What is being asked:
Retype, exactly as they appear below, the lines between the line holding "right eye: (33, 183)" and the line holding "right hip: (114, 221)", both ends included.

---------- Data for the task

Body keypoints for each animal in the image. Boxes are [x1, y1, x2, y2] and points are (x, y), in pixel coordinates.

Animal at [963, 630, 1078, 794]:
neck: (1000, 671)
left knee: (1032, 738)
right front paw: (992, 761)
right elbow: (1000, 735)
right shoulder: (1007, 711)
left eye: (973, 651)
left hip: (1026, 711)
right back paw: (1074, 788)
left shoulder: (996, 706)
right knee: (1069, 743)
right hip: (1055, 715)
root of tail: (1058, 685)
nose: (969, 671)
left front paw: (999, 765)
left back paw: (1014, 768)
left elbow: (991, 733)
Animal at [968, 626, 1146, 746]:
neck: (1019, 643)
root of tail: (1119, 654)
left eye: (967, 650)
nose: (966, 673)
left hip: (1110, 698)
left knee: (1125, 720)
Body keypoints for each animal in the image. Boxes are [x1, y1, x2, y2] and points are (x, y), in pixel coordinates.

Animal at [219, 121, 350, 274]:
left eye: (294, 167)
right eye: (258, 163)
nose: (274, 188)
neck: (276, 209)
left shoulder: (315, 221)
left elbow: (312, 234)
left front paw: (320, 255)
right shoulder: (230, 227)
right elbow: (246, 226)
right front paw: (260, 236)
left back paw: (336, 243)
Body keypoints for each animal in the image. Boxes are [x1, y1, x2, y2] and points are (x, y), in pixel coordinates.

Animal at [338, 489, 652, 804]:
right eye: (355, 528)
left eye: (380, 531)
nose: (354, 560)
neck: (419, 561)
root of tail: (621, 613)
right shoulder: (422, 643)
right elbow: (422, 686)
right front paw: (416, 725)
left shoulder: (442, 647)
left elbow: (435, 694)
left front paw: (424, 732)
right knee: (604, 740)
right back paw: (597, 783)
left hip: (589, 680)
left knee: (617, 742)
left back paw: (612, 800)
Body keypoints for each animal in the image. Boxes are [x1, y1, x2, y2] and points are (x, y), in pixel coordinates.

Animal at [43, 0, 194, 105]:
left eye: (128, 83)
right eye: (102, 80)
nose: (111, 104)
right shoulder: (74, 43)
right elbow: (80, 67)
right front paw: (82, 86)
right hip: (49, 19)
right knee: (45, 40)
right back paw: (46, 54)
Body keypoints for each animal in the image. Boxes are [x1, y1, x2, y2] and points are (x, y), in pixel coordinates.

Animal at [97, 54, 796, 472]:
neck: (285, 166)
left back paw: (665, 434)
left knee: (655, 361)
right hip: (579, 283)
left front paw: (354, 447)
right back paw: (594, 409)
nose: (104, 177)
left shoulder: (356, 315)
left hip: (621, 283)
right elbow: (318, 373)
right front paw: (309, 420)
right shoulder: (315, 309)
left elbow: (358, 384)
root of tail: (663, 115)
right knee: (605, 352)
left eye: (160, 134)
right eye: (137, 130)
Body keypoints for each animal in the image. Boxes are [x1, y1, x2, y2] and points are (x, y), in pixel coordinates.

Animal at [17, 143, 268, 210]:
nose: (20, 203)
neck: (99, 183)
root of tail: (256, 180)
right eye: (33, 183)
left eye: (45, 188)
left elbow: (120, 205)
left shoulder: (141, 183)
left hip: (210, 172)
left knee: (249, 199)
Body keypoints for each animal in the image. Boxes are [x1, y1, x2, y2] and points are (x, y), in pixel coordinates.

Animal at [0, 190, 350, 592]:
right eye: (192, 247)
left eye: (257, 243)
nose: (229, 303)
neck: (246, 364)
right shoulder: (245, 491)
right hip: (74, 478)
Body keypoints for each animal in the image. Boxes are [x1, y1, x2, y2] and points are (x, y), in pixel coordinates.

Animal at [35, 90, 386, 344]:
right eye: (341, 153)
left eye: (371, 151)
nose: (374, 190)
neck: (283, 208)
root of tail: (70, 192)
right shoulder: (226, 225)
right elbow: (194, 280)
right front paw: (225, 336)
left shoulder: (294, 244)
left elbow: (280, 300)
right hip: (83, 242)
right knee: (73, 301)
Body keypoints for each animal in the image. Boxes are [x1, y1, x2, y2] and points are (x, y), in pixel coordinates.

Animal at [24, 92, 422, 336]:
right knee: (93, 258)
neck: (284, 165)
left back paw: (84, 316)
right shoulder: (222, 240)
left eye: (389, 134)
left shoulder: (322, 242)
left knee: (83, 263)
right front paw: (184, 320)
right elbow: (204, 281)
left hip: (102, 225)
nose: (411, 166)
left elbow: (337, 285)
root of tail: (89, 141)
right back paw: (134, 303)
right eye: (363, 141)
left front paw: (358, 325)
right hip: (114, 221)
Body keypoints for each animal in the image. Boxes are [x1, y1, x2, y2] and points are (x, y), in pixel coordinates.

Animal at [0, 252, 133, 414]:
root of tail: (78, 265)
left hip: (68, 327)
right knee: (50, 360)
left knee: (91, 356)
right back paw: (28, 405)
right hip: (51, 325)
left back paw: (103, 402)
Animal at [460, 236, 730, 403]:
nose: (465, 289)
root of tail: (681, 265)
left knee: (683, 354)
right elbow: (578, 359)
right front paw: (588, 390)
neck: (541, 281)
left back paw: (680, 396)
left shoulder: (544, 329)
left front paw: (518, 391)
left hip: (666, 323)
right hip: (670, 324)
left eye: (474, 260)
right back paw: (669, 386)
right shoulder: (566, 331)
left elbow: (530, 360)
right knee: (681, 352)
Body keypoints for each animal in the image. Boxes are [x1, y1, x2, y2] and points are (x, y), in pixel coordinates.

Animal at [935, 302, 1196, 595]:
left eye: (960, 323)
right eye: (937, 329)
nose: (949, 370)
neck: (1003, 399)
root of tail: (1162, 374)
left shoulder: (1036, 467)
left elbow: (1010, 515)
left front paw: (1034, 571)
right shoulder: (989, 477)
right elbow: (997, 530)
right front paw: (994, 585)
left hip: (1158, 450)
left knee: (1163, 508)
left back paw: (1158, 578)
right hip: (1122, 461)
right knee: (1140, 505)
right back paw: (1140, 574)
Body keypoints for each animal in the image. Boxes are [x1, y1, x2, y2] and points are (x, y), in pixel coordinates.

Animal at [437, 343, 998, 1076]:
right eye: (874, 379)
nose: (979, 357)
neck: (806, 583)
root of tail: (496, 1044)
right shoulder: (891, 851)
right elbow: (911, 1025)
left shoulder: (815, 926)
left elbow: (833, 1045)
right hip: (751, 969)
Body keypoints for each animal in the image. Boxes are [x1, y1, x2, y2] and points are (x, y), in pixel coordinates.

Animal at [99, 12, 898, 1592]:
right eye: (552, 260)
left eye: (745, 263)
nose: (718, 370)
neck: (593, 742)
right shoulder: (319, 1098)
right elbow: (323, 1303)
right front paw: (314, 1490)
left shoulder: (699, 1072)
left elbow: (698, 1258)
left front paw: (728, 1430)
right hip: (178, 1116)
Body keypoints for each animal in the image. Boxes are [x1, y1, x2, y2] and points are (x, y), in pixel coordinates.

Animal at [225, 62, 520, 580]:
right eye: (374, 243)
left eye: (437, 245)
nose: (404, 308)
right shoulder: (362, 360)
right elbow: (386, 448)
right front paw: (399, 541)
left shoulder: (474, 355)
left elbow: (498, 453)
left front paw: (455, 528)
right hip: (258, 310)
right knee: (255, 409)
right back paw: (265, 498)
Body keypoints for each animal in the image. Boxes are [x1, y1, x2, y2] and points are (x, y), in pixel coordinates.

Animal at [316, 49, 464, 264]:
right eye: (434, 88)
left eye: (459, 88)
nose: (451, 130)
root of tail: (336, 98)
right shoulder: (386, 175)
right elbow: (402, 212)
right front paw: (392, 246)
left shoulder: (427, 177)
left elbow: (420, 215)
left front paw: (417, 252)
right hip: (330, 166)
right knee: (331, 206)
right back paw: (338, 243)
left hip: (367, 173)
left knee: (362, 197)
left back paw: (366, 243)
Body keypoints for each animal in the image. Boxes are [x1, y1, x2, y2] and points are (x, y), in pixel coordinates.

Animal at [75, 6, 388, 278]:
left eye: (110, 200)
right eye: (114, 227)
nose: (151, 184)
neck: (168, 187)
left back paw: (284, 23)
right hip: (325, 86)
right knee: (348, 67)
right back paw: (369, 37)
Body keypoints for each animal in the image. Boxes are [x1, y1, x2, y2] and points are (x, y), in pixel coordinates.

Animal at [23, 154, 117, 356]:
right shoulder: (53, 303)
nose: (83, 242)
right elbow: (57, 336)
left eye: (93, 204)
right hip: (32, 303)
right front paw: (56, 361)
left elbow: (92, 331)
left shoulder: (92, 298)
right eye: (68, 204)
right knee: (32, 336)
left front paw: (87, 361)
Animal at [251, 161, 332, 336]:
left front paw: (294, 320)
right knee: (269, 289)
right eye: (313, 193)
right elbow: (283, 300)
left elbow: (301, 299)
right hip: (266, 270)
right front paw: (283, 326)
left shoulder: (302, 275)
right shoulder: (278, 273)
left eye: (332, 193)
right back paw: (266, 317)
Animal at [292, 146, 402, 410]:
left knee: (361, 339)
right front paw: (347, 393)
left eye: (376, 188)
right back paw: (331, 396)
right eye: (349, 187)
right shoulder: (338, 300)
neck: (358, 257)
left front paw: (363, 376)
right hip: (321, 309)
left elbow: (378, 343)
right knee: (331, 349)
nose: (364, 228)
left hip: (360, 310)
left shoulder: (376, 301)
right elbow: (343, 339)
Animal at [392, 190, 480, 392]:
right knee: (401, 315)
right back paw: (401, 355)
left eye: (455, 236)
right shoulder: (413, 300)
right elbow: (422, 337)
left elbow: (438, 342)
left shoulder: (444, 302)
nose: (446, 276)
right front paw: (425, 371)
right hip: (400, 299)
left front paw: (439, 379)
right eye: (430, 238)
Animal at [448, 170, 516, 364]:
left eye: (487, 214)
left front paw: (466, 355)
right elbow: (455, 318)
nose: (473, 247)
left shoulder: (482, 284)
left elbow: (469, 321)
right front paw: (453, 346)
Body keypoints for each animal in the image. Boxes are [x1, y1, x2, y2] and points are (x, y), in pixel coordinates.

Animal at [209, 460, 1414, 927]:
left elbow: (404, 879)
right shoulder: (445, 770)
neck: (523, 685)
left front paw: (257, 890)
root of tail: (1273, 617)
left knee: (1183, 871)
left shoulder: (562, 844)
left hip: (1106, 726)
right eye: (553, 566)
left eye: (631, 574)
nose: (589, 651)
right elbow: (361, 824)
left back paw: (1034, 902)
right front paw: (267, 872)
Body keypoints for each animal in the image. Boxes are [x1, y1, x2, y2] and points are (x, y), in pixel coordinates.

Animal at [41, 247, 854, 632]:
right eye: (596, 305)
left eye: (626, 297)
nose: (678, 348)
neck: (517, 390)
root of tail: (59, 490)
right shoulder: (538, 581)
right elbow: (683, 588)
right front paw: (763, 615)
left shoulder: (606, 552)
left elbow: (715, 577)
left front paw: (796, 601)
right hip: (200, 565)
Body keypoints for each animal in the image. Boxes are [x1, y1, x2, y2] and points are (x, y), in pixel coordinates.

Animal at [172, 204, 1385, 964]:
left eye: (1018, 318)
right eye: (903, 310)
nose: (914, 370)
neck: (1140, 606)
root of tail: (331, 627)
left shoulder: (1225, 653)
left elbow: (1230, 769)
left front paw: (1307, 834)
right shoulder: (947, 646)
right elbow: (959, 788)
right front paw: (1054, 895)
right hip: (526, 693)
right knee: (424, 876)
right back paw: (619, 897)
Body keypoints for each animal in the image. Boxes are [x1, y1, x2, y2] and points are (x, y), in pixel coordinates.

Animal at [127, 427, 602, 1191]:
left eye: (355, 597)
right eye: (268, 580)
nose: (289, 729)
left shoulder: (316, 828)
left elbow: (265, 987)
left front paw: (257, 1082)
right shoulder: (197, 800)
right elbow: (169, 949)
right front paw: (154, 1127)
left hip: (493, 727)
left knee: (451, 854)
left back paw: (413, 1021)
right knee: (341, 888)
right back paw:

--------------------

Written response:
right eye: (33, 183)
left eye: (45, 188)
left elbow: (120, 205)
left shoulder: (141, 183)
left hip: (210, 172)
left knee: (249, 199)
Body keypoints for each animal in the image. Boxes are [x1, y1, x2, y2] and points are (x, y), in pixel coordinates.

Animal at [0, 190, 350, 592]:
right eye: (192, 247)
left eye: (257, 243)
nose: (229, 303)
neck: (246, 364)
right shoulder: (245, 491)
right hip: (74, 478)
Body keypoints for each animal in the image. Boxes are [x1, y1, x2, y2] and points are (x, y), in pixel coordinates.

Animal at [35, 90, 386, 344]:
right eye: (341, 153)
left eye: (371, 151)
nose: (374, 190)
neck: (283, 208)
root of tail: (70, 192)
right shoulder: (226, 225)
right elbow: (194, 280)
right front paw: (225, 336)
left shoulder: (294, 244)
left elbow: (280, 300)
right hip: (83, 242)
right knee: (73, 301)
Body keypoints for each animal in the image. Boxes are [x1, y1, x2, y2] and points are (x, y), in pixel coordinates.

Animal at [24, 92, 422, 336]:
right knee: (93, 258)
neck: (284, 165)
left back paw: (84, 316)
right shoulder: (222, 240)
left eye: (389, 134)
left shoulder: (322, 242)
left knee: (83, 263)
right front paw: (184, 320)
right elbow: (204, 281)
left hip: (102, 225)
nose: (411, 166)
left elbow: (337, 285)
root of tail: (89, 141)
right back paw: (134, 303)
right eye: (363, 141)
left front paw: (358, 325)
right hip: (114, 221)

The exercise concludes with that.